What is Seismology? Seismology is the study of earthquakes and seismic waves that move through and around the earth. A seismologist is a scientist who studies earthquakes and seismic waves.
What are seismic waves? Seismic waves are the waves of energy caused by the sudden breaking of rock within the earth or an explosion. They are the energy that travels through the earth and is recorded on seismographs. There are two types: P wave and S wave.
P Waves: The first kind of body wave is the P wave or primary wave. This is the fastest kind of seismic wave, and, consequently, the first to 'arrive' at a seismic station. The P wave can move through solid rock and fluids, like water or the liquid layers of the earth.

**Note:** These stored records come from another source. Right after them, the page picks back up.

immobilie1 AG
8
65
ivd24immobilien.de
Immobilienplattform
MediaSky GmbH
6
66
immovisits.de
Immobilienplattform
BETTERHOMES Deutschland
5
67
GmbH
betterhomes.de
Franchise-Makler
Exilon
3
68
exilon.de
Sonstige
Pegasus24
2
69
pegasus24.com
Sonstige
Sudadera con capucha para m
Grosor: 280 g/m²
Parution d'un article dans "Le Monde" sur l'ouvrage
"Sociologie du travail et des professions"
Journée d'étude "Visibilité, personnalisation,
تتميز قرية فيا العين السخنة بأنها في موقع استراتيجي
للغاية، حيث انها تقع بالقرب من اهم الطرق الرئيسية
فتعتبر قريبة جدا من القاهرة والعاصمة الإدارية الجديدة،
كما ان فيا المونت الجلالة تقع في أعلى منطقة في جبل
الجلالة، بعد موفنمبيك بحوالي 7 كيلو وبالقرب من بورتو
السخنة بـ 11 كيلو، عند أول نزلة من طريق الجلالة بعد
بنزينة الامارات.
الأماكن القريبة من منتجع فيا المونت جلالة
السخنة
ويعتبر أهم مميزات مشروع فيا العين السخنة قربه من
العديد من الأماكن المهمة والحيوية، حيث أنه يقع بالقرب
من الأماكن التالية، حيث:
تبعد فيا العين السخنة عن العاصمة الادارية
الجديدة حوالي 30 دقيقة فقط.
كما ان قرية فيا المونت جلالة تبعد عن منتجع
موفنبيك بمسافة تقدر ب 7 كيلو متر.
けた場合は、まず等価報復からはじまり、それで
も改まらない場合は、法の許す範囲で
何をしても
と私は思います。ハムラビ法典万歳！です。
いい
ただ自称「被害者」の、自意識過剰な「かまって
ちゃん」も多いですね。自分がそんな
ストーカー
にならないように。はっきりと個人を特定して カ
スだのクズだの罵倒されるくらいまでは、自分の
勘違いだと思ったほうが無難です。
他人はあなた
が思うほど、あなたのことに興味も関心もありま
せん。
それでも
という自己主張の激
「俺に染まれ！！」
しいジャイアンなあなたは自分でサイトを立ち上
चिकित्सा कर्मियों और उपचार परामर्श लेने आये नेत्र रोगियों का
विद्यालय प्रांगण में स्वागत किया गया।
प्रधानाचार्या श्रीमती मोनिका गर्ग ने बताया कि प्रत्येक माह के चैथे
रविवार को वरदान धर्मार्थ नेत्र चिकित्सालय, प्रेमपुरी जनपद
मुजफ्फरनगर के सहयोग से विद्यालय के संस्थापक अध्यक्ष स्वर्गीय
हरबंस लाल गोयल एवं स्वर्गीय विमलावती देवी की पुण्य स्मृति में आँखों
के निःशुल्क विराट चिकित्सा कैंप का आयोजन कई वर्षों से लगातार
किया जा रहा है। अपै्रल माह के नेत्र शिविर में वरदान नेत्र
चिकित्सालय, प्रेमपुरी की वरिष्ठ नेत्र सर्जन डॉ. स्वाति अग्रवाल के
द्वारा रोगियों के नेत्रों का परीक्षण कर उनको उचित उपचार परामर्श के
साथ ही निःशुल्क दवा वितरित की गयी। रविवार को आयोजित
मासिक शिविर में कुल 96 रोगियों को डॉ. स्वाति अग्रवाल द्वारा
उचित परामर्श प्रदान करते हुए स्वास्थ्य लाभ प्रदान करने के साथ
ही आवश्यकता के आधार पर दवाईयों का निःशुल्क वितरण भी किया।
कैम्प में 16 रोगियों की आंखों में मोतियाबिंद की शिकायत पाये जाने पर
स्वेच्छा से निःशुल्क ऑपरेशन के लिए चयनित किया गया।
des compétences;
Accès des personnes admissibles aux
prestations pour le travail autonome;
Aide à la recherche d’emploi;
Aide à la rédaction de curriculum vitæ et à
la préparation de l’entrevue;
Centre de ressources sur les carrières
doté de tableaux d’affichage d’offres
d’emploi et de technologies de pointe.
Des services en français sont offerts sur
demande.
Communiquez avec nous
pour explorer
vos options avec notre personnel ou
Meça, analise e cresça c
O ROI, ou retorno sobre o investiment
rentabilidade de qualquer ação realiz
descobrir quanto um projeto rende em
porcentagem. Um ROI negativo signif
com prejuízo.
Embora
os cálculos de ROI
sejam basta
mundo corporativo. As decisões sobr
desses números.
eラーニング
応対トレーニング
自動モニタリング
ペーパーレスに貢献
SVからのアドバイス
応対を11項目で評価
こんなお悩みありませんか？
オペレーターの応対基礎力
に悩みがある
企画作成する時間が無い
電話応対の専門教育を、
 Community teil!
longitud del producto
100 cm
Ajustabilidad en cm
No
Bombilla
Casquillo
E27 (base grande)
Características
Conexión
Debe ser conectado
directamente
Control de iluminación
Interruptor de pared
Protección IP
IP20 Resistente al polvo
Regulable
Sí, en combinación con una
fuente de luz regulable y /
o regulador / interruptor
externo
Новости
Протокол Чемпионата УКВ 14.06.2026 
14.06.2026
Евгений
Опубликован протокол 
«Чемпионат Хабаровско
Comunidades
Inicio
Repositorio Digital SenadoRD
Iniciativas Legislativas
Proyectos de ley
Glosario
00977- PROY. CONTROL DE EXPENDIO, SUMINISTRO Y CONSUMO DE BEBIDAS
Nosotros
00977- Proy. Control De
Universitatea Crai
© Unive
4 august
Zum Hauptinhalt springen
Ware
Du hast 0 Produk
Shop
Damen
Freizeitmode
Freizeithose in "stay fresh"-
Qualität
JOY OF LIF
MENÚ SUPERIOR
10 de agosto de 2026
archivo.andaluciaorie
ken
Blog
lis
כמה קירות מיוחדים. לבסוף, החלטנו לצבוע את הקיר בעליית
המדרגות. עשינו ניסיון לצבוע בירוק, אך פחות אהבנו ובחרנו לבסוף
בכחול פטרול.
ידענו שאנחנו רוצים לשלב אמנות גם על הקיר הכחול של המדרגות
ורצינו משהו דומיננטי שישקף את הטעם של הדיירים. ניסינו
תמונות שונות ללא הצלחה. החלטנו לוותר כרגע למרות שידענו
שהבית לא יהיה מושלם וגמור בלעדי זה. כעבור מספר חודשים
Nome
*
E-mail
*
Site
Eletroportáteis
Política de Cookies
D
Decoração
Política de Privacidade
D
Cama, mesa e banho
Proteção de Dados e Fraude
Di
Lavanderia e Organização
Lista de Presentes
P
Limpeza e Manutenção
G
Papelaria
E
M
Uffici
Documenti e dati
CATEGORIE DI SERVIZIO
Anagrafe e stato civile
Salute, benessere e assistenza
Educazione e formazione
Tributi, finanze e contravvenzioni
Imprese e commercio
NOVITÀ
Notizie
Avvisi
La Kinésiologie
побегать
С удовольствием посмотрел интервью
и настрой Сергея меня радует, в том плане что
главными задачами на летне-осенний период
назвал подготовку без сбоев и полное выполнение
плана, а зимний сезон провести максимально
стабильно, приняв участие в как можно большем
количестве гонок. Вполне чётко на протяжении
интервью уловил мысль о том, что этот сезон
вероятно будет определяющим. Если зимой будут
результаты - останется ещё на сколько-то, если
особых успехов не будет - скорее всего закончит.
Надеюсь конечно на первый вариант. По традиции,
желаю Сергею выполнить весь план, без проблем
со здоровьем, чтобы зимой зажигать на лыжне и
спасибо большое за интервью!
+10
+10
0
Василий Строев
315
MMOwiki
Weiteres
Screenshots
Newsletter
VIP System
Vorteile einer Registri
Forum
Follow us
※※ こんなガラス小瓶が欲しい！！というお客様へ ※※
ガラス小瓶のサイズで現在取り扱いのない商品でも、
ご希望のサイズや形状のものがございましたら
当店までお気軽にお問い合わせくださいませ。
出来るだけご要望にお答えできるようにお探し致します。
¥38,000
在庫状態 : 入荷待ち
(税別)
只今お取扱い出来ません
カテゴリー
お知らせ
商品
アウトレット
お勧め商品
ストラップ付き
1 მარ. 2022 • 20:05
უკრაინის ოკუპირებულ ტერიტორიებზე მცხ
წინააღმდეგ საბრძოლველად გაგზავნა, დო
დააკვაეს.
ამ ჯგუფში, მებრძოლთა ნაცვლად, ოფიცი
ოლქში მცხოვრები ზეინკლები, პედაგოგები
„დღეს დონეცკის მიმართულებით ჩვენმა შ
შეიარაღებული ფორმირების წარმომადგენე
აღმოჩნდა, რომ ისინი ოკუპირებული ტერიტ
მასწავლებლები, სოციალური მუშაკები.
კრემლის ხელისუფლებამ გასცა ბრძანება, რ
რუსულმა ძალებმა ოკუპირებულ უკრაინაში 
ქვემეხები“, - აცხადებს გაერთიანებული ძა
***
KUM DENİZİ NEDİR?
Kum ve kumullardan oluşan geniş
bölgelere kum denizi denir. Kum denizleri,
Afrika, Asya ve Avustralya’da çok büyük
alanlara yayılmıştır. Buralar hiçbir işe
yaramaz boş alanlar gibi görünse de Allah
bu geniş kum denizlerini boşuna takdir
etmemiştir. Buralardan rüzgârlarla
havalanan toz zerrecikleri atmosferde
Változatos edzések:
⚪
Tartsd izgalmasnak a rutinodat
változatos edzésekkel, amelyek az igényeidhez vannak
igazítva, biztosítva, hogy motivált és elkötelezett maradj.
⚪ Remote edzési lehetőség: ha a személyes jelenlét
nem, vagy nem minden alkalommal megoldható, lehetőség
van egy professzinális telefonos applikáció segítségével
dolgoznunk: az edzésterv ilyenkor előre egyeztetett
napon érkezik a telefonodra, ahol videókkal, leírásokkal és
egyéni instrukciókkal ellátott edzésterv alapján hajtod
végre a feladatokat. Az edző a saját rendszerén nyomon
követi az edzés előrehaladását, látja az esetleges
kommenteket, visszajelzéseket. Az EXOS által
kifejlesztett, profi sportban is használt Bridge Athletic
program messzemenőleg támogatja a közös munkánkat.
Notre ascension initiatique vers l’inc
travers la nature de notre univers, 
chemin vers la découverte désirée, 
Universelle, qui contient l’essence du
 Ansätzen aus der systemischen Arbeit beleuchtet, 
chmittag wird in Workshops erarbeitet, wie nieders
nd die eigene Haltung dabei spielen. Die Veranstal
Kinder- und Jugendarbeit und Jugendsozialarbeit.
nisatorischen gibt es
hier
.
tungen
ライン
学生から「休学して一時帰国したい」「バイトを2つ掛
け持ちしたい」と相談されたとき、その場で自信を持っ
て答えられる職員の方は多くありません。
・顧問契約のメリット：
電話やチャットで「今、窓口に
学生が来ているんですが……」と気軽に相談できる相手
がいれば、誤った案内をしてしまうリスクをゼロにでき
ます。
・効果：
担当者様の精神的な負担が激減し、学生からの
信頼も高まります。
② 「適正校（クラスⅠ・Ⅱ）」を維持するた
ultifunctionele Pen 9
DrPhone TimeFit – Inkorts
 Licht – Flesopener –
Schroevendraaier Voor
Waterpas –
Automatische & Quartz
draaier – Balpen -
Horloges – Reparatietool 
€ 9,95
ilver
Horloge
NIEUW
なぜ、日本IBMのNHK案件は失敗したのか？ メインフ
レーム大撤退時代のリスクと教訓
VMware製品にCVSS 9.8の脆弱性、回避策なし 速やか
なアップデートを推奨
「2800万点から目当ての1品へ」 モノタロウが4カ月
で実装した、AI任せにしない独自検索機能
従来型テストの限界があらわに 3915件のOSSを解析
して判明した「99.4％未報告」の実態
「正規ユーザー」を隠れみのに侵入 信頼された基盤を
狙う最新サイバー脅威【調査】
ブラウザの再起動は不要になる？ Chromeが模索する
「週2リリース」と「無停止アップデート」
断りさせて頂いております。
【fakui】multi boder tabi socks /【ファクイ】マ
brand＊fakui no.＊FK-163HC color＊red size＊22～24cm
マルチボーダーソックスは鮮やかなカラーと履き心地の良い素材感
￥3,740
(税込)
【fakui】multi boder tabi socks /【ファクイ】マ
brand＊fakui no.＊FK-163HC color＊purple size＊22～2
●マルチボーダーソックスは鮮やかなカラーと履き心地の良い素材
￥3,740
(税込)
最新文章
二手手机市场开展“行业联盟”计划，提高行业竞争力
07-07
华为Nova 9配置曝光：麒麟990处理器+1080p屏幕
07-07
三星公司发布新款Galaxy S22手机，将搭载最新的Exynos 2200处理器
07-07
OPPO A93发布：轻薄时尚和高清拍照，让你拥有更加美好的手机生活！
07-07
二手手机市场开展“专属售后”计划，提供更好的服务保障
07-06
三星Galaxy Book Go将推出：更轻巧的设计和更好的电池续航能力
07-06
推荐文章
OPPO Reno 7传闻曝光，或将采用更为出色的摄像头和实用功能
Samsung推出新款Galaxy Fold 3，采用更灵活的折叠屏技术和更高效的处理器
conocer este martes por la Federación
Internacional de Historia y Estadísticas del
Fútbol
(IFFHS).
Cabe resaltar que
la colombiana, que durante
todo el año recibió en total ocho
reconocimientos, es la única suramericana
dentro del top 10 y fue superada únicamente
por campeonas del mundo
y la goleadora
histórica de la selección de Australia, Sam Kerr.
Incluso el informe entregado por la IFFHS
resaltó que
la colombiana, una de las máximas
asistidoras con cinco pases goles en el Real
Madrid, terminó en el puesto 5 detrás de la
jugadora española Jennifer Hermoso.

S Wave: S wave or secondary wave, which is the second wave you feel in an earthquake. An S wave is slower than a P wave and can only move through solid rock, not through any liquid medium.
Where do Earthquakes Happen? Earthquakes occur all the time all over the world, both along plate edges and along faults. Along Plate Edges: Most earthquakes occur along the edge of the oceanic and continental plates. Along Faults: Earthquakes can also occur far from the edges of plates, along faults.
Why do Earthquakes Happen? Earthquakes are usually caused when rock underground suddenly breaks along a fault.
Locating the Epicenter: A single seismogram can tell a seismologist how far away the earthquake was but it does not provide the seismologist with enough information to locate the exact epicenter. For that, the seismologist needs at least three seismograms. Determining distance to an earthquake epicenter depends on the fact that different seismic waves travel at different speeds. P-waves always arrive at a seismometer first, but the amount of time it takes for the S-waves to arrive after the P-wave indicates distance to the epicenter.
How is the Earthquake Magnitude measured? The most widely used method the Richter scale, was developed by Charles F. Richter in 1934. It used a formula based on amplitude of the largest wave recorded on a specific type of seismometer and the distance between the earthquake and the seismometer. Magnitudes are based on a logarithmic scale (base 10). What this means is that for each whole number you go up on the magnitude scale, the amplitude of the ground motion recorded by a seismograph goes up ten times.